Rent and Operating Trends – Week of January 22nd 2023
The employment market has been garnering significant attention recently, both for positive and negative reasons. Headlines continue to focus on big tech layoffs as Microsoft and Spotify joined Google, Amazon, Meta and Twitter in announcing major staff reductions in the past few days. Many economists view the tech layoffs as a reaction to over hiring in 2020 and 2021, however, and the overall strength of the employment market remains the lone beacon of light in the macro economy. Last week initial jobless claims fell to a 4-month low. More than 200,000 new jobs have been added per month going back to the beginning of last year, and the gains have been well diversified across sectors. Because the employment sector is so strong and the financial system is not wildly overleveraged, the upcoming economic slowdown will likely be light and short.
Regular readers of our RAOT report will know that we mainly focus on traffic, leases, occupancy, and net effective rent. We have recently expanded our research data to include new metrics such as Available to Rent (ATR) and Revenue per Available Unit (RevPAU). Our coverage has also expanded to include new MSAs such as Minneapolis and we will be continuing to expand in the coming months.

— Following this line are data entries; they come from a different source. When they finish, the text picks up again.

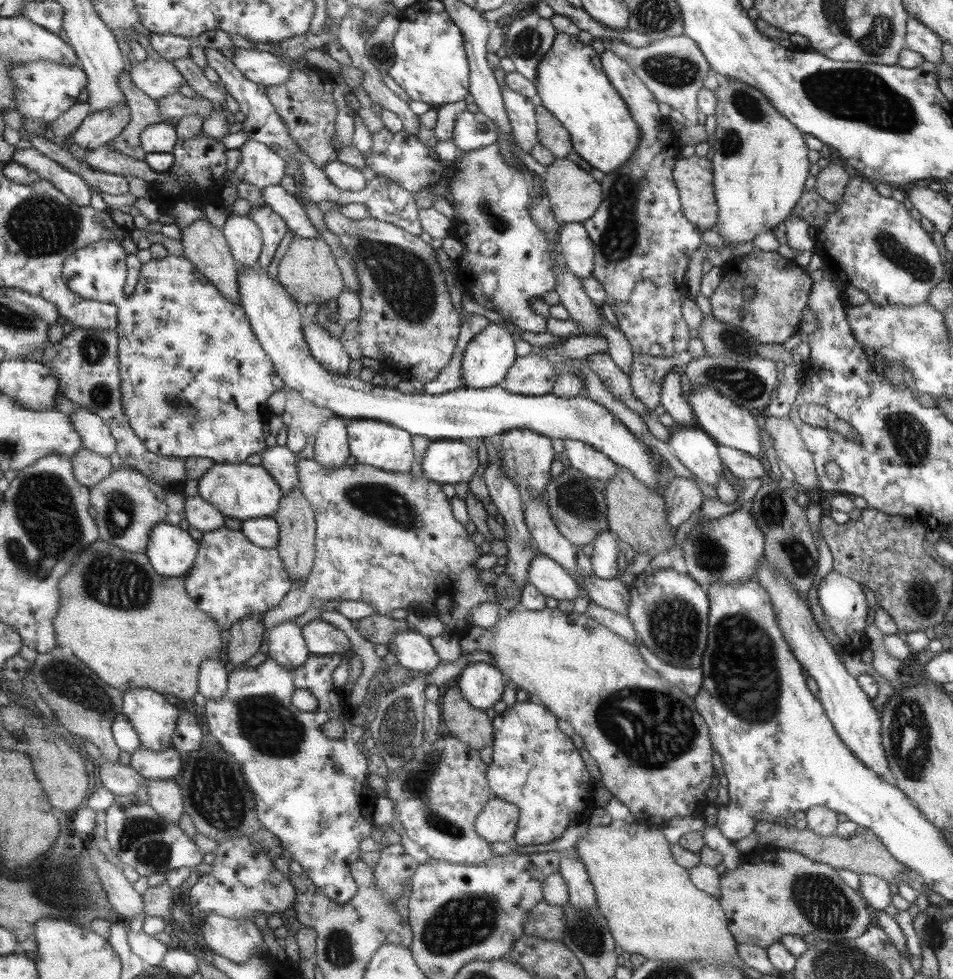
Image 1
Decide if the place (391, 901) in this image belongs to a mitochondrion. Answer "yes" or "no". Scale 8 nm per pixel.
no

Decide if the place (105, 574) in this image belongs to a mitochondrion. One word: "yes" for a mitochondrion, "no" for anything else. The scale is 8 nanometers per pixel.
yes

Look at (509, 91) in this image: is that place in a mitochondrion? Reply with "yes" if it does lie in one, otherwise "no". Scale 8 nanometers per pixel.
no

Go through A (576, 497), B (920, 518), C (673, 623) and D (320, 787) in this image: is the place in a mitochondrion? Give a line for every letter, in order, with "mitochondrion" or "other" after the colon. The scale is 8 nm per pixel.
A: mitochondrion
B: other
C: mitochondrion
D: other

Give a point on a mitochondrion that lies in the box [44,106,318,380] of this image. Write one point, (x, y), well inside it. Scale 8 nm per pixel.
(93, 348)

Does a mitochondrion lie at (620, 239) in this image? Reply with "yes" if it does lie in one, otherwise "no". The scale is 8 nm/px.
yes

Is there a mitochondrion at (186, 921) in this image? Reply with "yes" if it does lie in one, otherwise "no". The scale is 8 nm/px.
no

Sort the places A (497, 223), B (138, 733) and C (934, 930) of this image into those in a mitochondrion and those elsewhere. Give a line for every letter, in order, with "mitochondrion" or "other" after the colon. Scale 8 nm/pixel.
A: mitochondrion
B: other
C: other

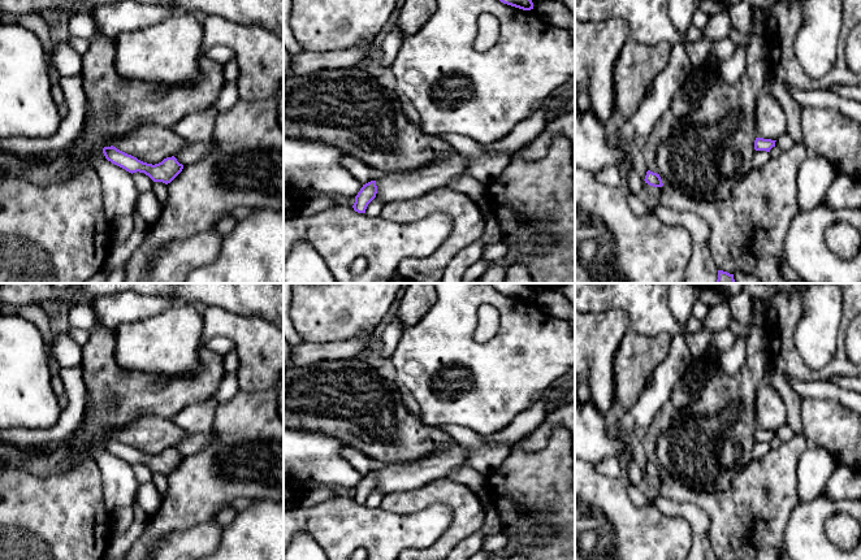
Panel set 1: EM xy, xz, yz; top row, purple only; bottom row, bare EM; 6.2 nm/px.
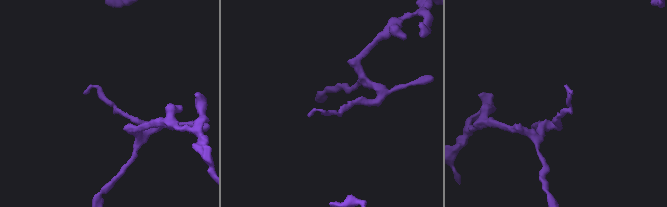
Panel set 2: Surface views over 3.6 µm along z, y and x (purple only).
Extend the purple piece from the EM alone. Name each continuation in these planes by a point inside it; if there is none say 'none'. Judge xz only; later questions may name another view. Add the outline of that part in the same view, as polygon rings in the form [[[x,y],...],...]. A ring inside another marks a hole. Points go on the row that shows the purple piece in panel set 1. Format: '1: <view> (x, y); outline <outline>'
1: xz (358, 169); outline [[[343,155],[341,165],[363,185],[384,177],[384,172],[373,169],[354,156]]]

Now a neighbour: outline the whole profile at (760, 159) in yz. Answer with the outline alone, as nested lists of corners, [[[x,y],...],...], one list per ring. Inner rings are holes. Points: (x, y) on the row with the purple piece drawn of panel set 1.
[[[756,151],[752,157],[752,169],[762,169],[770,161],[770,153],[766,151]]]

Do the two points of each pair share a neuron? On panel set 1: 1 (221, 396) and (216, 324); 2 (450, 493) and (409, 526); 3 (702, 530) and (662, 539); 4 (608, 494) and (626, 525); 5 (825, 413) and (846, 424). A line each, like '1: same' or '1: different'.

Apartment fundamentals had a good week last week, with a number of key metrics turning positive, while others appear to be flattening as we approach the end of January. Net effective rents nationwide picked up for the first time in a number weeks, and traffic, leases and ATR all improved last week as well. Occupancy fell slightly but the pace of decline continues to decelerate, and we could be approaching a bottom in the coming weeks.
Key Takeaways – Data as of 01/22/2023
Traffic and Leases:
- Traffic picked up in all but two of the top 30 MSAs last week, an early positive indication for a strong rental season.
- Nashville, Dallas, Houston and Denver led the nation in week-over-week traffic increases. While the Texas markets had elevated traffic for most of 2022, Denver and Nashville fell back to the middle of the rankings for most key operating metrics. These were two of the best performing markets prior to COVID-19 and have dealt with cost of living and new supply challenges. However the lifestyle amenities and business friendly climate remain in both markets, which could lead to a resurgence of growth in the coming year.
- New leases signed reflected a similar pattern, with only one MSA, Baltimore, signing fewer leases on average last week than the prior week. Nashville and Denver were also in the top 3 MSAs for new leases, followed by Jacksonville and Phoenix. A pickup in leasing activity would be a welcome sight in Phoenix as it struggled last year, but the MSA remains attractive overall as in-migration continues.
- Nationwide occupancy fell one basis point and the pace of declines has been slowing in recent weeks.
- Occupancy dropped in roughly half of the top 30 MSAs, led by Salt Lake City and Charleston, where occupancy fell 19 basis points and 15 basis points respectively.
- ATR also improved in about half of the top MSAs as unit availability is starting to drop. This will likely lead to higher occupancy in the coming weeks and months.
Net Effective Rent:
- NER grew 10 basis points nationwide last week, marking one of the first national increases since last summer.
- The biggest gains were seen in Baltimore and San Antonio, where rents popped 60 basis points.
- I expect rent growth to be mixed for the next few weeks before beginning a steady upward climb through late Q1 and through Q2.